(Dataset excerpts)
════════════════

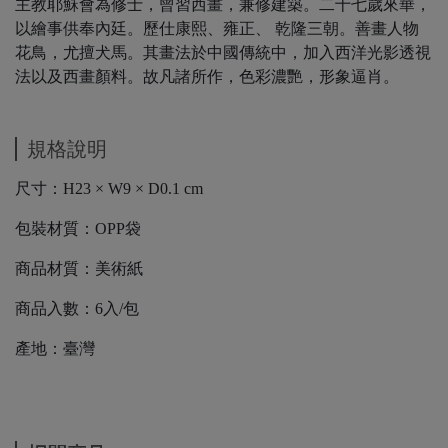
主教耶穌會為修士，曾習西畫，兼修建築。二十七歲來華，
以繪事供奉內廷。歷仕康熙、雍正、 乾隆三朝。善畫人物
花鳥，尤擅犬馬。其畫法於中國傳統中，加入西洋光影透視
法以及西畫顏料。故凡諸所作，色彩濃艷，形象逼肖。
規格說明
尺寸：H23 × W9 × D0.1 cm
包裝材質：OPP袋
商品材質：美術紙
商品入數：6入/包
產地：臺灣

════════════════

Rewrite the text of the dataset excerpts above, switching "美術紙" to "銅版紙" and leaving everything else the same, and omit the pictures.

主教耶穌會為修士，曾習西畫，兼修建築。二十七歲來華，
以繪事供奉內廷。歷仕康熙、雍正、 乾隆三朝。善畫人物
花鳥，尤擅犬馬。其畫法於中國傳統中，加入西洋光影透視
法以及西畫顏料。故凡諸所作，色彩濃艷，形象逼肖。
規格說明
尺寸：H23 × W9 × D0.1 cm
包裝材質：OPP袋
商品材質：銅版紙
商品入數：6入/包
產地：臺灣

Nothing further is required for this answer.